The severe loss of ticket revenue, which funds infrastructure maintenance programs on Amtrak’s busy Northeast Corridor, was a major concern for Chao. These intercity routes move millions of people to their jobs every day. The CARES Act funding will be used to help Amtrak cope with the loss of ticket revenue.
“This funding by the federal government is a lifeline for the transportation network and its workers, who millions of Americans in rural and urban areas rely upon. Among other things, this funding will allow continuation of safety, critical track, and infrastructure maintenance to help keep Amtrak operational and ready to roll when America’s economic recovery ramps up,” Chao said in a wide-ranging interview with the Washington Examiner.
Chao calls Amtrak’s Acela Corridor in the Northeast an important and very viable alternative to air travel. “That region is a very busy air corridor,” she said. “The shuttle from Washington, New York, to Boston is one of the most lucrative airline routes in our country. And yet, sometimes when the weather is bad or when there is a certain disruption caused by a string of, let’s say, air traffic control delays from one of the other air traffic control areas, Amtrak becomes a very viable and efficient alternative in addition to being just an efficient alternative on its own.”
In mid-March, Amtrak canceled its Acela Express trains in the Northeast as demand disintegrated when intercity travel ceased and successive states issued stay-at-home orders. So far, the Northeast Regional trains are still running, albeit at a steeply reduced level.
“With Acela’s traffic basically being reduced to zero, maybe 1%, Amtrak took the unprecedented action of just canceling Acela,” said Chao, adding that “it will not be operational through May. But people still have to travel through that corridor. So, the regionals are being maintained. Many of our long-distance routes have been canceled, again due to reductions in consumer demand.”
Chao herself is a frequent Acela user: “I’ve actually been on Amtrak a lot from just the Northeast Corridor because I have family up in New York, and so I go up and down quite a bit, and obviously, it’s just heartbreaking to see the reduction in revenue.”

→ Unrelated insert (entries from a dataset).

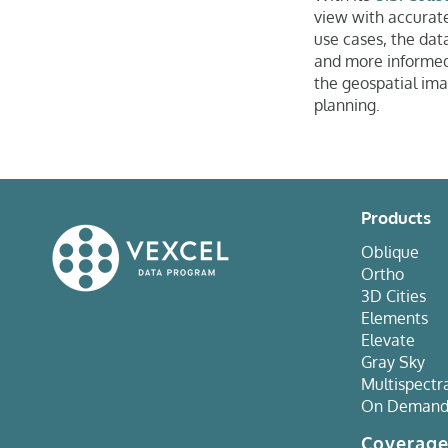
view with accurate
use cases, the data
and more informed 
the geospatial ima
planning.
Products
Oblique
Ortho
3D Cities
Elements
Elevate
Gray Sky
Multispectr
On Deman
Coverag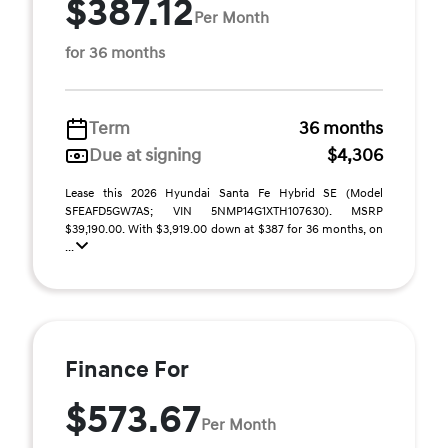
$387.12
Per Month
for 36 months
Term
36 months
Due at signing
$4,306
Lease this 2026 Hyundai Santa Fe Hybrid SE (Model
SFEAFD5GW7AS; VIN 5NMP14G1XTH107630). MSRP
$39,190.00. With $3,919.00 down at $387 for 36 months, on
...
Finance For
$573.67
Per Month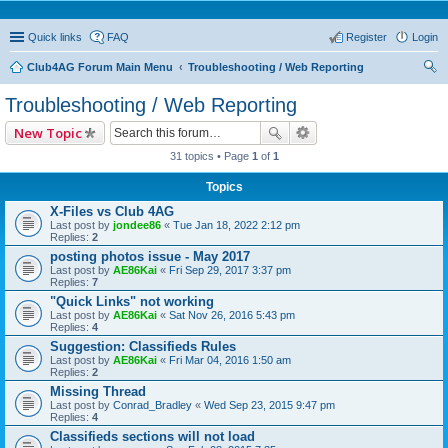
Quick links
FAQ
Register
Login
Club4AG Forum Main Menu
Troubleshooting / Web Reporting
ear
Troubleshooting / Web Reporting
ch
New Topic
31 topics • Page
1
of
1
Topics
X-Files vs Club 4AG
Last post by
jondee86
«
Tue Jan 18, 2022 2:12 pm
Replies:
2
posting photos issue - May 2017
Last post by
AE86Kai
«
Fri Sep 29, 2017 3:37 pm
Replies:
7
"Quick Links" not working
Last post by
AE86Kai
«
Sat Nov 26, 2016 5:43 pm
Replies:
4
Suggestion: Classifieds Rules
Last post by
AE86Kai
«
Fri Mar 04, 2016 1:50 am
Replies:
2
Missing Thread
Last post by
Conrad_Bradley
«
Wed Sep 23, 2015 9:47 pm
Replies:
4
Classifieds sections will not load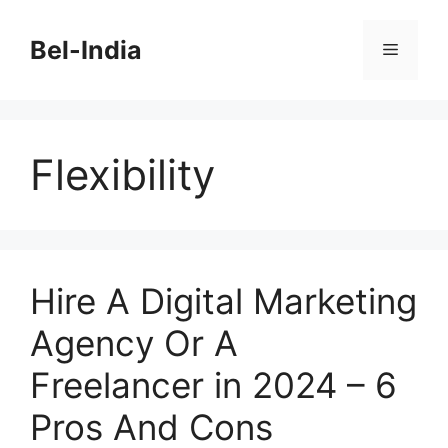
Skip
to
Bel-India
Menu
content
Flexibility
Hire A Digital Marketing
Agency Or A
Freelancer in 2024 – 6
Pros And Cons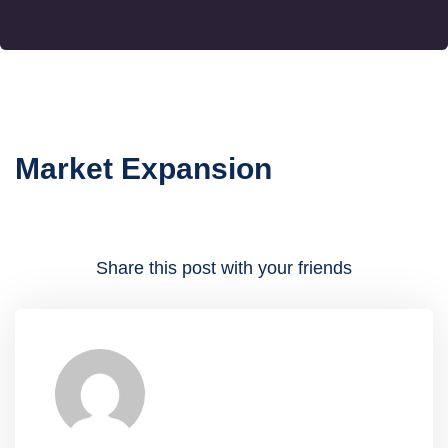
Market Expansion
Share this post with your friends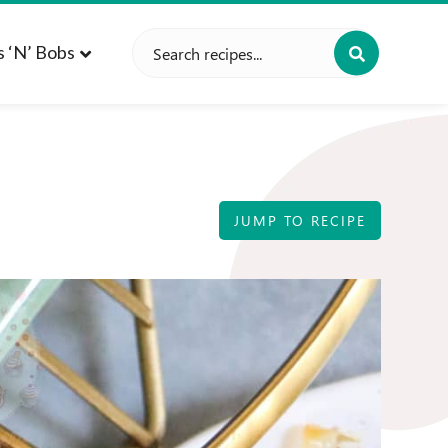
Search
s ‘n’ Bobs
for:
JUMP TO RECIPE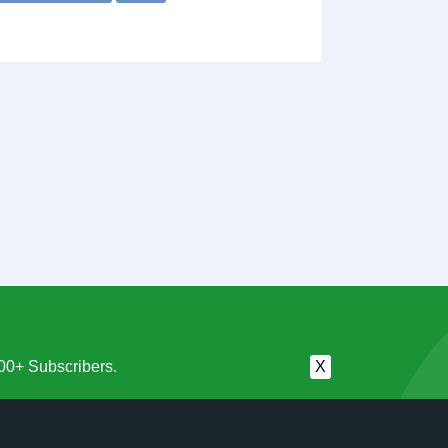
00+ Subscribers.
X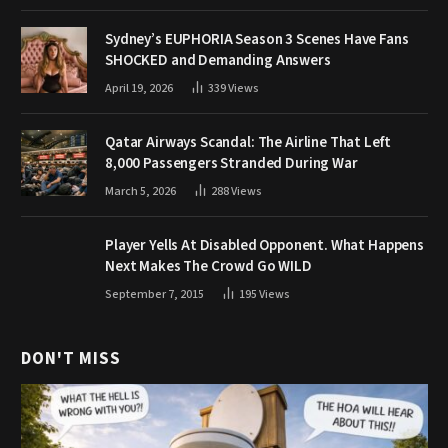
Sydney’s EUPHORIA Season 3 Scenes Have Fans
SHOCKED and Demanding Answers
April 19, 2026
339
Views
Qatar Airways Scandal: The Airline That Left
8,000 Passengers Stranded During War
March 5, 2026
288
Views
Player Yells At Disabled Opponent. What Happens
Next Makes The Crowd Go WILD
September 7, 2015
195
Views
DON'T MISS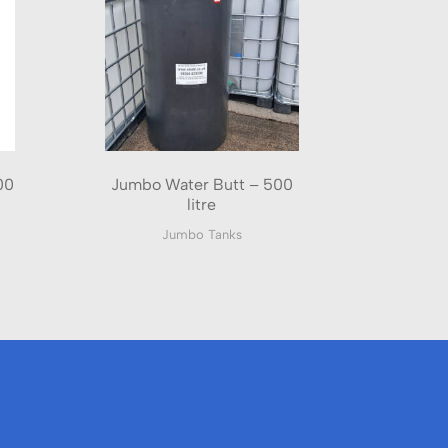
00
Jumbo Water Butt – 500
litre
Jumbo Tanks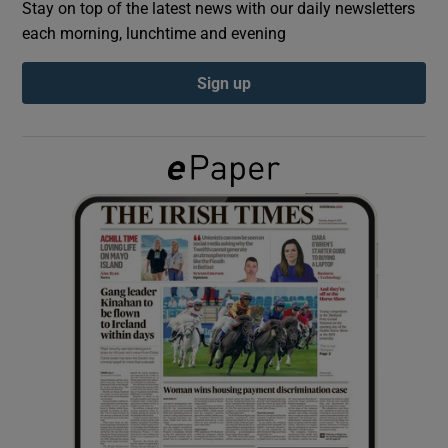
Stay on top of the latest news with our daily newsletters
each morning, lunchtime and evening
Show Podcasts sub sections
Sign up
Show Gaeilge sub sections
Show History sub sections
 window
Show Sponsored sub sections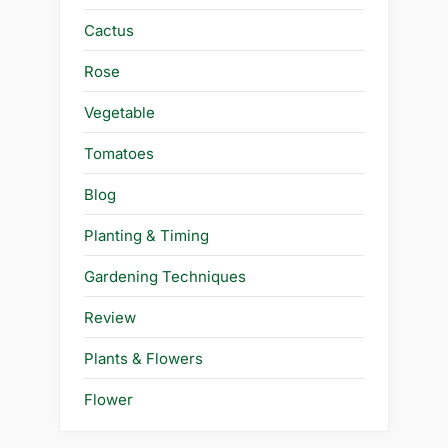
Cactus
Rose
Vegetable
Tomatoes
Blog
Planting & Timing
Gardening Techniques
Review
Plants & Flowers
Flower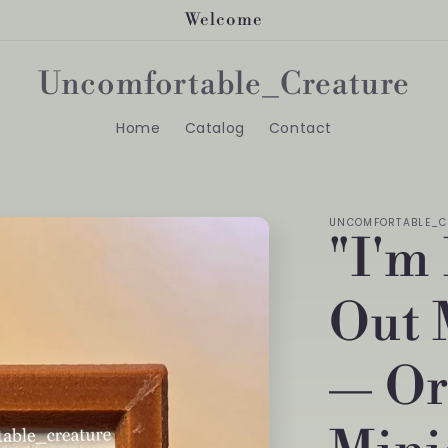
Welcome
Uncomfortable_Creature
Home
Catalog
Contact
UNCOMFORTABLE_C
"I'm
Out 
— Or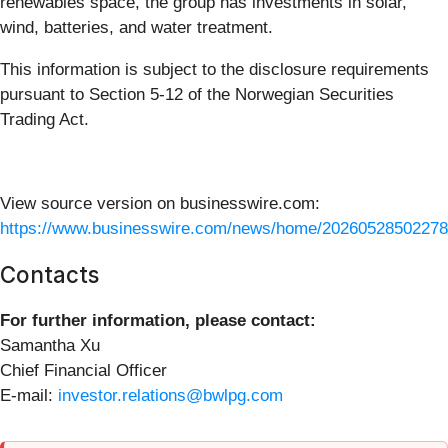
renewables space, the group has investments in solar,
wind, batteries, and water treatment.
This information is subject to the disclosure requirements
pursuant to Section 5-12 of the Norwegian Securities
Trading Act.
View source version on businesswire.com:
https://www.businesswire.com/news/home/20260528502278
Contacts
For further information, please contact:
Samantha Xu
Chief Financial Officer
E-mail:
investor.relations@bwlpg.com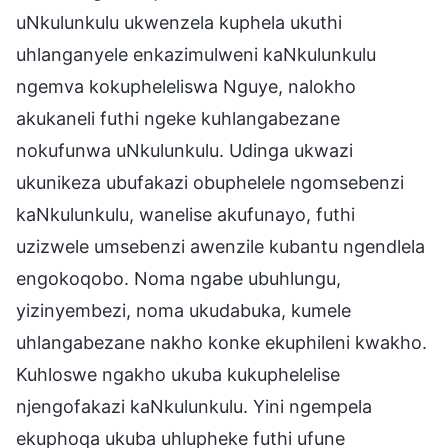
uNkulunkulu ukwenzela kuphela ukuthi
uhlanganyele enkazimulweni kaNkulunkulu
ngemva kokupheleliswa Nguye, nalokho
akukaneli futhi ngeke kuhlangabezane
nokufunwa uNkulunkulu. Udinga ukwazi
ukunikeza ubufakazi obuphelele ngomsebenzi
kaNkulunkulu, wanelise akufunayo, futhi
uzizwele umsebenzi awenzile kubantu ngendlela
engokoqobo. Noma ngabe ubuhlungu,
yizinyembezi, noma ukudabuka, kumele
uhlangabezane nakho konke ekuphileni kwakho.
Kuhloswe ngakho ukuba kukuphelelise
njengofakazi kaNkulunkulu. Yini ngempela
ekuphoqa ukuba uhlupheke futhi ufune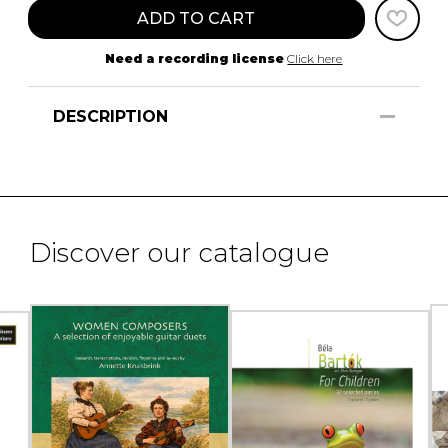
ADD TO CART
Need a recording license
Click here
DESCRIPTION
Discover our catalogue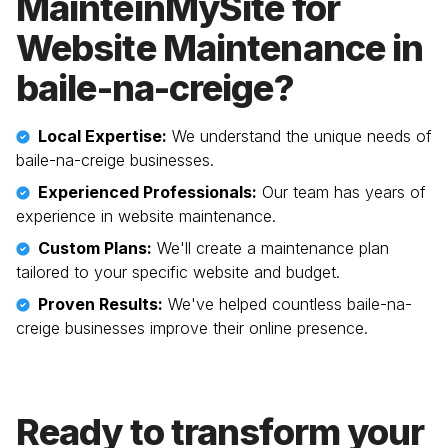
MainteinMySite for
Website Maintenance in
baile-na-creige
?
Local Expertise:
We understand the unique needs of
baile-na-creige
businesses.
Experienced Professionals:
Our team has years of
experience in website maintenance.
Custom Plans:
We'll create a maintenance plan
tailored to your specific website and budget.
Proven Results:
We've helped countless
baile-na-
creige
businesses improve their online presence.
Ready to transform your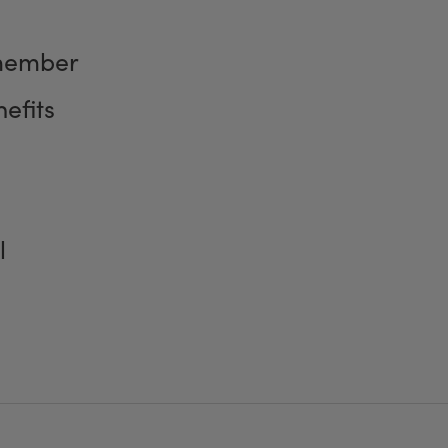
member
efits
l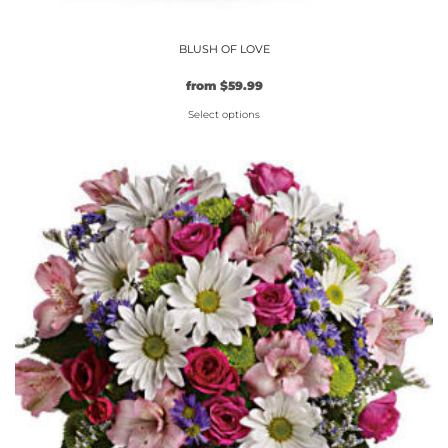
BLUSH OF LOVE
from
$
59.99
Select options
This
product
has
multiple
variants.
The
options
may
be
chosen
on
the
product
page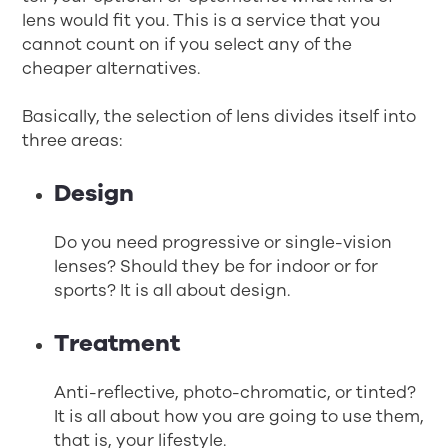
lens would fit you. This is a service that you
cannot count on if you select any of the
cheaper alternatives.
Basically, the selection of lens divides itself into
three areas:
Design
Do you need progressive or single-vision
lenses? Should they be for indoor or for
sports? It is all about design.
Treatment
Anti-reflective, photo-chromatic, or tinted?
It is all about how you are going to use them,
that is, your lifestyle.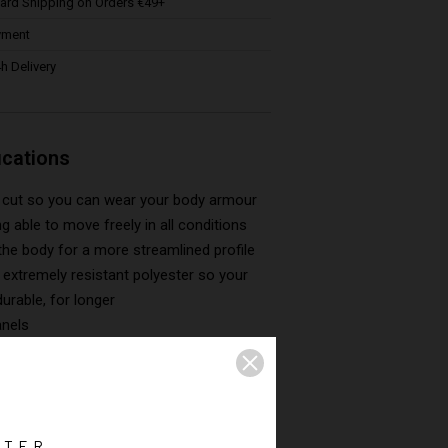
ard Shipping on Orders €49+
yment
h Delivery
ications
is cut so you can wear your body armour
ing able to move freely in all conditions
the body for a more streamlined profile
extremely resistant polyester so your
durable, for longer
anels
ted lining for optimum comfort
leeves
 pockets, including two at the back
nternal pockets
TTER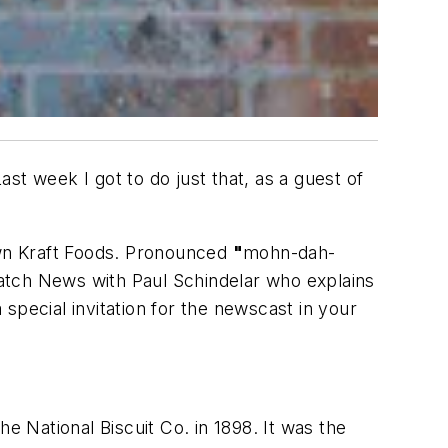
st week I got to do just that, as a guest of
nown Kraft Foods. Pronounced
"
mohn-dah-
atch News with Paul Schindelar who explains
special invitation for the newscast in your
e National Biscuit Co. in 1898. It was the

She finds the setback even more troubling because Amtrak was finally on track to inch toward a goal it promised on May 1, 1971. That day, the newly formed, federally subsidized semipublic corporation boasted of turning a profit within three years. “This was the first year in which they were going to break even,” Chao said. “Everything was going along so well.”
The carrier hit record new numbers in ridership in both Northeast Corridor lines and state-supported lines last year, with an increase of over 800,000 riders over the previous year.